The IDF' invasion into matters where it doesn't belong reached a new low last week, when the manpower unit in the General Staff, headed by Maj. Gen. Elazar Stern, conducted a public opinion poll. Stern, a favorite of Chief of Staff Moshe Ya'alon, had his subordinates in the behavioral sciences department order female soldiers to call civilians and ask questions - not pure military questions, like the efficacy of the M-16 versus the Galil, or whether flanking from right or left works best, but over subjects embroiled in political dispute - the evacuation of the settlements and the defense budget. Presumably, the IDF hoped the answers would help its campaigns to avoid participating in the evacuation and to increase its budget, the same budget that paid for the poll.
According to the twisted logic that enabled Ya'alon and Stern to allow the behavioral sciences department to turn to civilians, some of whom were probably horrified to hear from the General Staff by phone and ready to say whatever they thought the army wanted them to say, it would be easy to figure where this will continue: in an angry appearance at the Knesset Foreign Affairs and Defense Committee, the chief of staff or his predecessor, Defense Minister Shaul Mofaz, pull out data showing that nine out of ten Israelis trust considerably the senior command of the IDF, while only three of 10 Israelis trust the prime minister and two make fun of the Knesset. The hint will be obvious, like the answer to a question that has yet to be included in an IDF poll: Considering the chaos in the country, would you be in favor of a military coup d'etat?

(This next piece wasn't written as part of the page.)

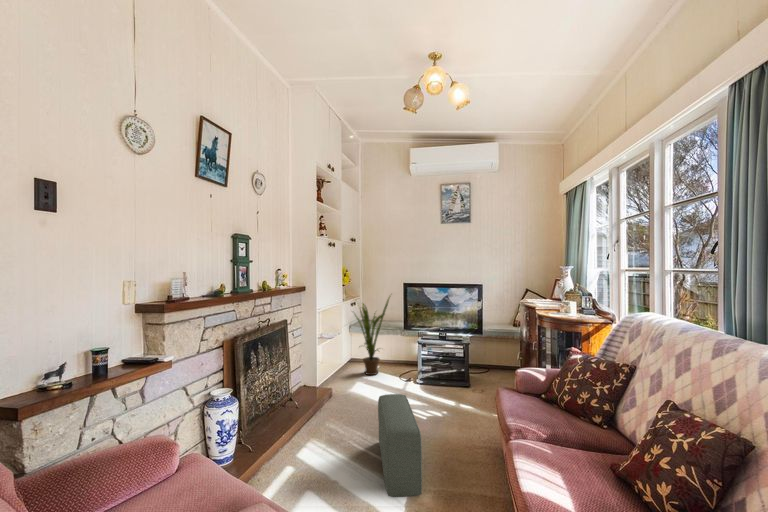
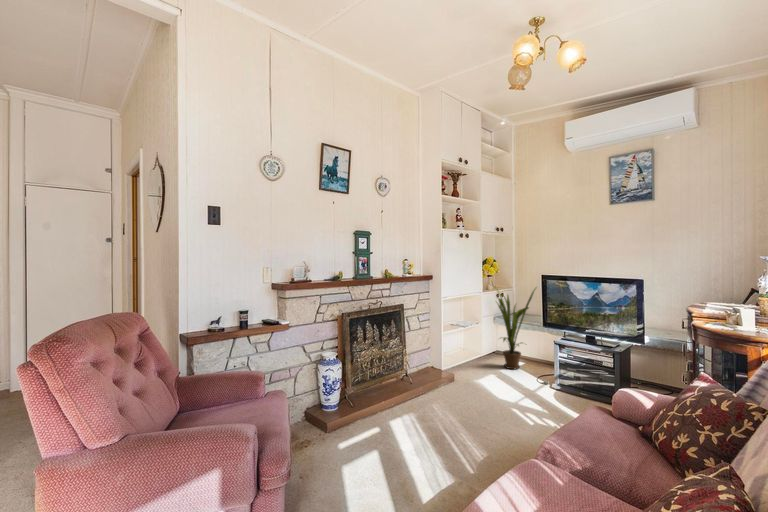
pouf: present [378,394,422,497] -> none [432,385,491,484]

Not that heaven forbid the IDF wants to undertake a putsch. It just wants to know, for its database, if it has the right to collect intelligence about the civilian public and the political echelon.
Together with the chief of staff's standards that every lieutenant general receives, Ya'alon received from his predecessor the axiom that "the IDF does not choose its missions on its own." The desire to dodge the order to evacuate the settlements shows that the army does do its own choosing. It not only chooses its assignments, but also tries to execute its choice.
The government is also guilty of that, because it gave the army supreme authority over the assessment of the intelligence, the secrets of history, and the citizenry in the framework of the Home Front Command. When the command was formed, at the initiative of then-defense minister Moshe Arens, it included the Population Behavior Branch. Through that crack it was possible to stick not only a thermometer into the public, but also a tube.
In lectures from a seminar two years ago on "State-Army Relations" that were recently published in "Safra and Saifa," the journal of the Israel Association for Military History, affiliated with Tel Aviv University, Arens provided an official confirmation for what was until now only journalistic reporting. One of the clashes between him and then-chief of staff Ehud Barak, Arens said, "dealt with the establishment of a separate department in the Defense Ministry, for special forces. Barak thought the department should be part of the military framework and under the direct command of the chief of staff. I was of the view that such a department must be under the political echelon, in the civilian administration. We had a tough argument. There were hints that he would quit if I insisted. I held my ground, and that has what has prevailed until now."
In mid-April 1991, two weeks after taking up his job, there was a threat, not a real worry, that chief of staff Barak would quit, but the dispute between the two echelons was substantive. Barak based his argument on the Basic Law for the Army, which puts all the armed forces in the country under the authority of the IDF, from mortars to nuclear bomb. Arens said that special forces in every country are controled in every state by the civilian administration. The defense minister's assistant who supported Barak's appointment as chief of staff, Maj. Gen. Yisrael Tal, was given the authority to find a compromise. The one he came up with repaired some of the chief of staff's damaged pride, but made clear that the safety and trigger are in the hands of the political echelon.
This evening, at the Armored Corps Memorial at Latrun, many of Tal's friends and admirers will celebrate his 80th birthday. In addition to his place of honor in the history of making the army battle-ready, Tal participated in several events critical to the history of relations between the army and government: he was on the general staff and commander of a corps on the southern front in May 1967, when the IDF was pressing the government to go to war; he was deputy chief in the Yom Kippur War; he was the commander of the south who refused - at the cost of his chance of becoming chief of staff - to obey a rogue order from Moshe Dayan to renew the fighting at the end of 1973; and he was the assistant to then-defense minister Ariel Sharon, who during the Lebanon War opposed demands from officers that he resign.
The government's control over the army has experienced its ups and downs in the decades that Tal was involved in security and defense. Now, with Sharon and Mofaz, Ya'alon and Stern, it is at its low point.